In the same master data scenario, rules for precedence in the case of conflicting client information from more than one source system are an important element of Data Lifecycle Management, based on the business-determined designation of which source is authoritative with respect to what data. For example, if the ‘A’ ‘P’ ‘I’ values of ‘Client Status’ are the selected categorization scheme, and there are two client data stores with those values, the business line needs to specify to IT which source will be accepted into the master data hub if there is a conflict – e.g., one system has ‘A’ and the other ‘I.’ In a similar manner, to provide input to IT for Data Integration, only the business can determine what data needs to be integrated, how it should be represented, and what the valid data relationships are, with the assistance of a data modeler. Modeling for integration is a vital nexus where business lines and IT must achieve agreement; your engagement and decisions will affect how your data is planned, structured (architected), and organized for years to come. It is highly recommended that data stewards learn how to interpret and validate a data model; organizations can provide training or materials for self-study, for instance, the book “Data Modeling Made Simple” by Steve Hoberman.

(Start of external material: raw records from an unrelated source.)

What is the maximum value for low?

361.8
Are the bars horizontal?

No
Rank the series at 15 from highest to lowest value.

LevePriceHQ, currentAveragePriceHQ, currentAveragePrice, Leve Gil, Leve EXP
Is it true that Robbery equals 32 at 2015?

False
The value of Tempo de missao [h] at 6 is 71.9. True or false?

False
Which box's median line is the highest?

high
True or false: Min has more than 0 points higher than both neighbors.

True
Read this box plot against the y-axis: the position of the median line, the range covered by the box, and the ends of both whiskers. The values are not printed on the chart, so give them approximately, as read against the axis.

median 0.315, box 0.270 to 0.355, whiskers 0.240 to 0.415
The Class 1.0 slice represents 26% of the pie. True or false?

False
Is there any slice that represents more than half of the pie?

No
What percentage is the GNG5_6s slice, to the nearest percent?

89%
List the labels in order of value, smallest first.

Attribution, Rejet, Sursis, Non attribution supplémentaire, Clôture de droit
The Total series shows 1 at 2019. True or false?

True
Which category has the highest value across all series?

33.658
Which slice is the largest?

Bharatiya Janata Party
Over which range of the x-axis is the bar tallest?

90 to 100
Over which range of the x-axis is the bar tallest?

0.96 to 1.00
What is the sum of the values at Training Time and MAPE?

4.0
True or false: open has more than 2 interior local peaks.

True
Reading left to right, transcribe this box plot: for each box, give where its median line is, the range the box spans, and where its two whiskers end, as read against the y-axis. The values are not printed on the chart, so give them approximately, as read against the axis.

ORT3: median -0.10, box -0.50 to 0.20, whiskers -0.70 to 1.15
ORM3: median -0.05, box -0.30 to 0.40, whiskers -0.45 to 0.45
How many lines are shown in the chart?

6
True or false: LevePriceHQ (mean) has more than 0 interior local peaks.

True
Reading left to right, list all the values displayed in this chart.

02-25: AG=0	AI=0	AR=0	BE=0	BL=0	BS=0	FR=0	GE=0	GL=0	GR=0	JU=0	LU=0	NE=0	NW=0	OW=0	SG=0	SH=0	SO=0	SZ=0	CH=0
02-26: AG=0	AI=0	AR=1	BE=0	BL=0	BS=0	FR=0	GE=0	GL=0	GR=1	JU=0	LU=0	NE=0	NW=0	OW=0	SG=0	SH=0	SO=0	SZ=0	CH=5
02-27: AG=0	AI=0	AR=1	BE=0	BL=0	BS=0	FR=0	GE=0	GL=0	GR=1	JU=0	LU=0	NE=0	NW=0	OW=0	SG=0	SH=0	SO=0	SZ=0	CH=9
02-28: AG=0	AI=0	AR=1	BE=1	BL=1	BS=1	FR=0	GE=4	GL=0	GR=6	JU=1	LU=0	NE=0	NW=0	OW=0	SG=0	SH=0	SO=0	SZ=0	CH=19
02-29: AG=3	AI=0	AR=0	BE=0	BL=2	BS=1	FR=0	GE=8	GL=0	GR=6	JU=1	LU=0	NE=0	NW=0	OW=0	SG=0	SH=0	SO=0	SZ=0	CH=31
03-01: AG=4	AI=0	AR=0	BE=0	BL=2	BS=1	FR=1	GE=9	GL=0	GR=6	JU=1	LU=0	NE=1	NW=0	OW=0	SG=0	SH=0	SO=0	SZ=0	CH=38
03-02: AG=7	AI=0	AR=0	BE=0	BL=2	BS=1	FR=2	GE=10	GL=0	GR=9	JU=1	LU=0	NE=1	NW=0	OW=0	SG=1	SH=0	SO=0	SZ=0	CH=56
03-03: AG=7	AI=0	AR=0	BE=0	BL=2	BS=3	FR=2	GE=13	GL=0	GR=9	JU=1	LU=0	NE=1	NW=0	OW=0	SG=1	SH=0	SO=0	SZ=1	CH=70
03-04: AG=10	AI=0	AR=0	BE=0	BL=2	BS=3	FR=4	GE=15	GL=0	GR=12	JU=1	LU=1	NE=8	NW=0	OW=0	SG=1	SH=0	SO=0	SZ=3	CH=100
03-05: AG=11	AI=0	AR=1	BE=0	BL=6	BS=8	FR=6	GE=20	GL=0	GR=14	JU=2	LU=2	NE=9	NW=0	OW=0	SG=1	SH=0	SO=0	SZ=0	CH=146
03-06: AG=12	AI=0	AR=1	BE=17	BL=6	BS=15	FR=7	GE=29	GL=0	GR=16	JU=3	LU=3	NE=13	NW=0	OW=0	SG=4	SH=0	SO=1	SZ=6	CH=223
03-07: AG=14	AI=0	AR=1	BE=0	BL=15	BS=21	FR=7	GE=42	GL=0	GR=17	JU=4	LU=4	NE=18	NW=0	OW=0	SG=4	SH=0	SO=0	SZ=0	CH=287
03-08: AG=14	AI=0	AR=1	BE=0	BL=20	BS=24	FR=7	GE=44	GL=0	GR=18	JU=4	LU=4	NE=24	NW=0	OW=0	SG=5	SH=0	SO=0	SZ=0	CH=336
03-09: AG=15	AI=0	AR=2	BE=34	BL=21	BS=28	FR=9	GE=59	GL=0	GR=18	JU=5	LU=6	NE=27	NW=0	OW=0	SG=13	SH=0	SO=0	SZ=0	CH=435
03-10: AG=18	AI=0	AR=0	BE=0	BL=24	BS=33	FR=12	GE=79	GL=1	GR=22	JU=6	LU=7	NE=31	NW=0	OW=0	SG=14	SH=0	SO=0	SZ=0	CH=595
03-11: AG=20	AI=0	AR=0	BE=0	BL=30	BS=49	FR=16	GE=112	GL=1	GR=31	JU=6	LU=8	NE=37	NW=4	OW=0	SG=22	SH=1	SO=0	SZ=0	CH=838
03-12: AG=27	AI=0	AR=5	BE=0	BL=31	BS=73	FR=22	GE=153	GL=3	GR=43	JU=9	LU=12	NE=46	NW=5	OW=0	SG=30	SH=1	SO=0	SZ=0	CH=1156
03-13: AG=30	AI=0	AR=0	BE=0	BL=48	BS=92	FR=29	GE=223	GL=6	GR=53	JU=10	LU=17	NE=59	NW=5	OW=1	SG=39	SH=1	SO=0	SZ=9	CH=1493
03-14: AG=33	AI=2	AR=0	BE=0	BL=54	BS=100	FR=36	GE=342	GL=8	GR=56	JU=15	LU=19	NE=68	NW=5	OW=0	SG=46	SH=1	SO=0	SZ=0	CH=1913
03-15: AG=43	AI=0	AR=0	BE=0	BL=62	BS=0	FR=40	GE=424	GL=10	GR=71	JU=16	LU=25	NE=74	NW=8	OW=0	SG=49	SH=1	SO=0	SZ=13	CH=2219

Finally, back to square one – Data Requirements, the detailed level of architecting data. For any data store, only the business lines can determine what data is required to satisfy business needs. The business role in determining and specifying data requirements is undeniably critical. For example, with today’s increased emphasis on data privacy, it could be decided that the data element ‘Opt Out’ with the values ‘Y’ for Yes and ‘N’ for No, originally captured in the organization’s eCommerce system, should be included within the client master data store, because every business line may need to know about a client’s preference.
For every functional requirement involving the system acting on data, there is a corresponding data set. Let’s say that a functional requirement calls for the system to derive an average client acquisition count, which would allow the user to learn how many new clients the organization has acquired. The business needs to know what calculations are required and validate that the ‘Client Create Date’ and ‘Client Status’ value of ‘A’ is sufficient enough to determine the count of new clients within a designated time period, and then average the count by time period, such as a year, a quarter, or month. If business line staff are actively engaged in thinking through and developing data requirements, the design and completeness of data stores will significantly improve.
Remember that there is a demonstrated cost curve in application / data store development. The time and effort required to add features or data in the requirement phase is much less than discovering new requirements in the technical design or implementation phase. Therefore, if you want better, more accessible, high quality data, work with IT hand in hand from the beginning. Enjoy your expended role in data architecture but be careful – you might morph into a “Data Person.”
[1] He further decomposed nine type of accidental properties, which are actually quite useful to explore in building a fully attributed data model: quantity, quality, relation, habitus, time, location, situation / position, action, and acted upon. Presented for your interest, and now we’ll move on.